While machine learning finds many applications in various overlapping fields, this program focuses on molecular machine learning. This excludes the modelling of protein surfaces, properties of entire materials and periodic systems if these are not still predominantly governed by the molecular constituents (e.g. molecular crystals). This also excludes projects that target the development or improvement of heterogeneous catalysts without explicitly describing them by their molecular structure. However, it includes the development and utilization of molecular representations as long as they are easily available and do not have to be calculated in a time-consuming fashion. The usage and development of representations generated by computationally costly or time-consuming methods are therefore excluded since this will slow down the whole development process and therefore will not be durable in the timescale of this SPP.  Also excluded are projects which are aiming on chemical or pharmacological knowledge gaining without specifically using molecular structures e.g. their molecular representations.

While another spotlight lies on the application of previously developed machine learning algorithms, the mere construction of mathematically new algorithms would be beyond the scope of this project. This does not exclude, however, the development of novel methods or improvements derivatized from these models, especially when targeting domain-specific challenges. On the other hand it does exclude the pure optimization of the models’ performance without aiming on specific chemical or molecular targets. The interaction and cooperation of individual groups with partners from the industrial research is possible and desired within this program but it has to be stated that these collaborations are not the major goal within the funding period.


Figure 1: Envisioned roadmap for the planed program. Going from understanding underlaying principles and data to the development of toolkits for everyday applications.
© Philipp Pflüger, Uni MS

The first funding period aims on improving methodologies to guide molecular machine learning and has the goal to understand underlying principles (Figure 1). Therefore, new representations need to be developed, datasets have to be generated and methods need to be adapted, based on knowledge from the chemical and computer scientific domain. Within these topics, projects designed to gain deep knowledge (ExAI) about chemical and chemoinformatic relationships are highly appreciated. In addition, first feasibility studies should be carried out, examining state-of-the-art concepts on various applications. Establishing strong interactions and exchange within the SPP/Community and training the talents of the future will be crucial for success!
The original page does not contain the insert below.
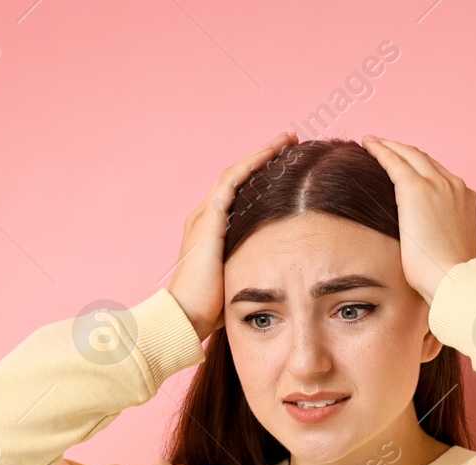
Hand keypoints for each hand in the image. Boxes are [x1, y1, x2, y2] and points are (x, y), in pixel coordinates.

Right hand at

The focus of the second funding period aims on taking prior knowledge to develop these applications further and to guide those into software tools, usable in scientists’ every-day work. These tools shall not only get applied in the molecular machine learning domain but should impact different areas of chemistry as well as pharmacology. As developments in the field of molecular machine learning continue to accelerate, it is necessary that, if required by the state of knowledge, all topics addressed can be eligible for funding within both periods.